▶ **EXERCISE INPUTS**:
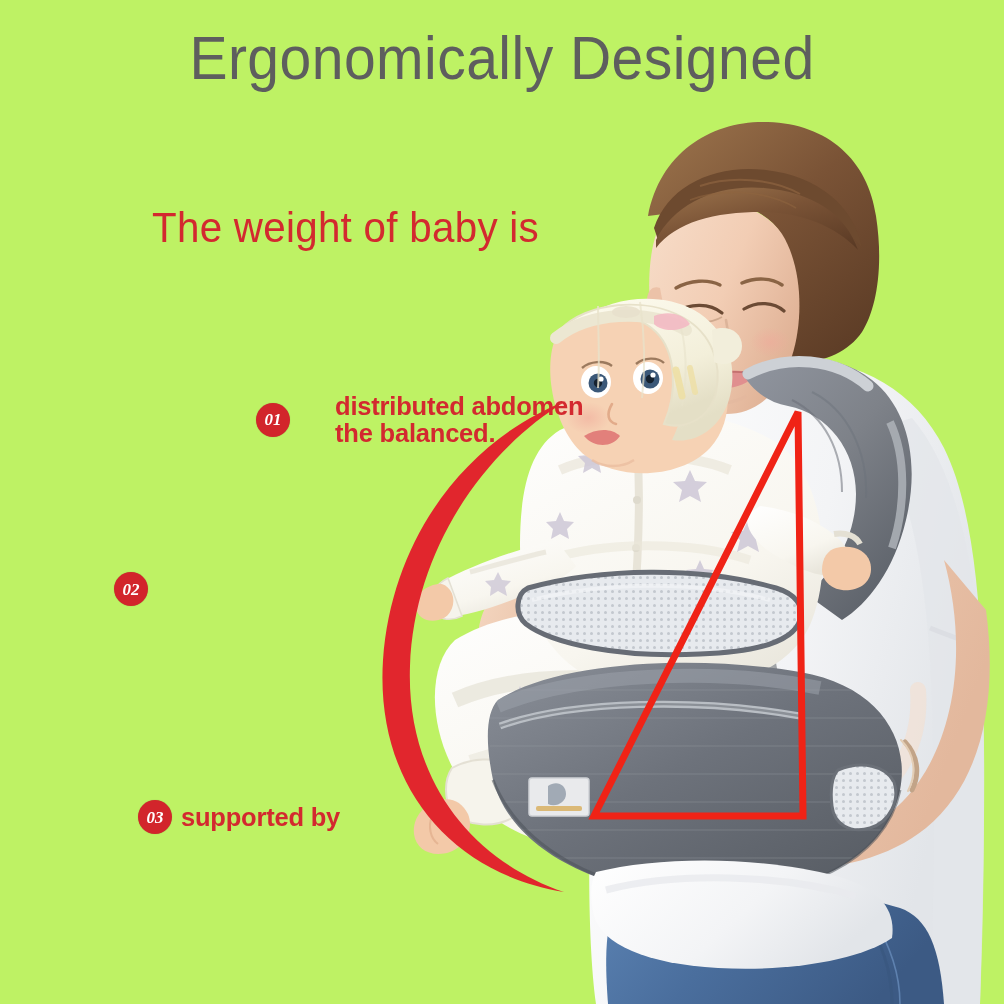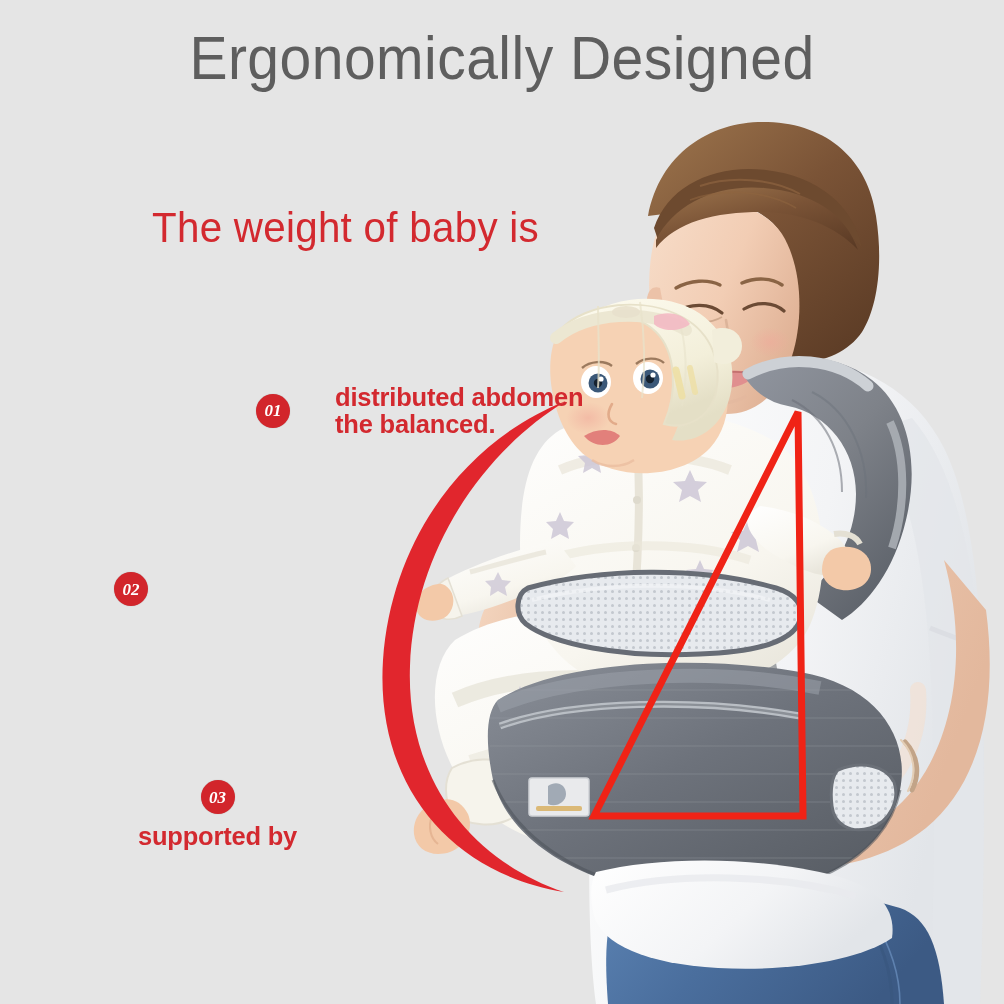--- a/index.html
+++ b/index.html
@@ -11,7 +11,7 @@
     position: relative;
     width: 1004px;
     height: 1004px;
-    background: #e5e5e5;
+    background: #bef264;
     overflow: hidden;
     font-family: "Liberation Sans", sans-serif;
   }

--

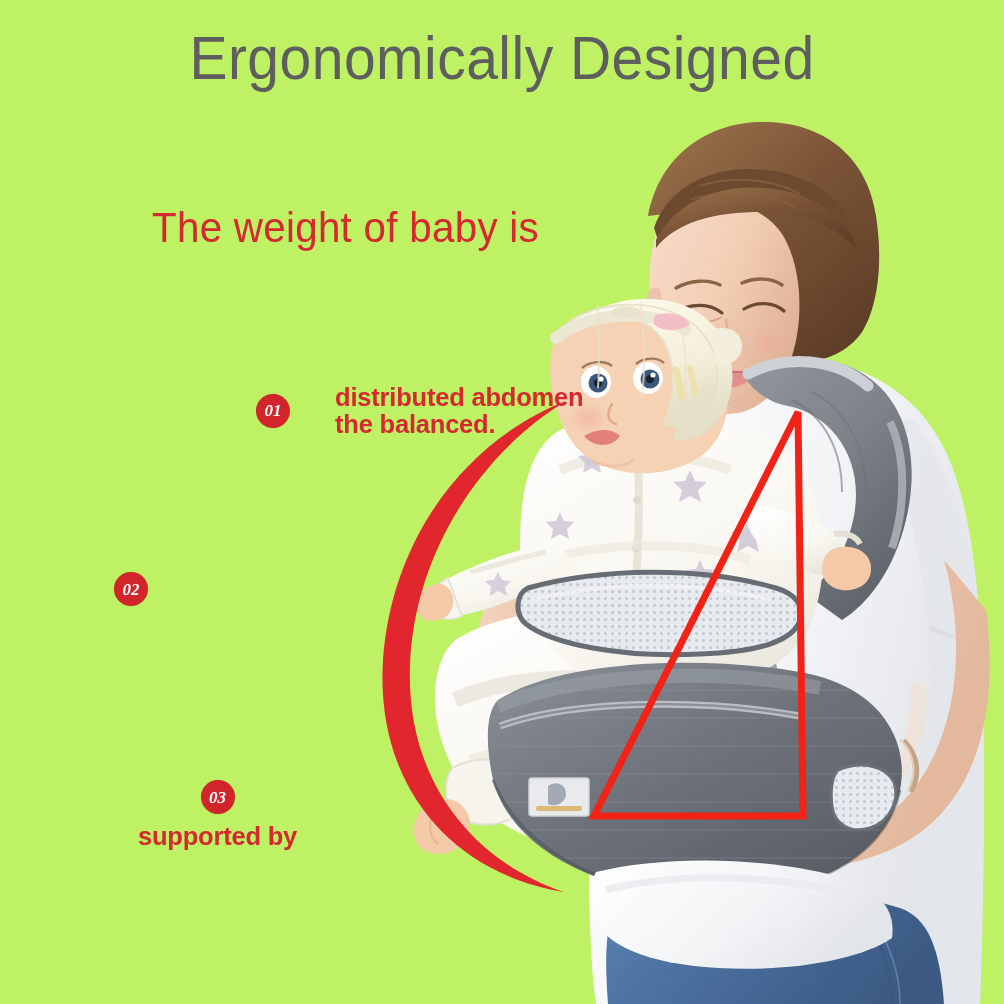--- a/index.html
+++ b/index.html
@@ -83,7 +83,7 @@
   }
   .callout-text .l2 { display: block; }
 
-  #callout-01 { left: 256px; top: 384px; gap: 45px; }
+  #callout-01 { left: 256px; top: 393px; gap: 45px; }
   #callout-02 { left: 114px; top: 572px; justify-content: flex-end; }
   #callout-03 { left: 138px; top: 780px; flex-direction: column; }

▶ **WHAT THIS TASK INVOLVES**: Across the whole listing above, tally each line where the string "background" occurs, and give the number and nothing more.

▶ **TASK SOLUTION**: 2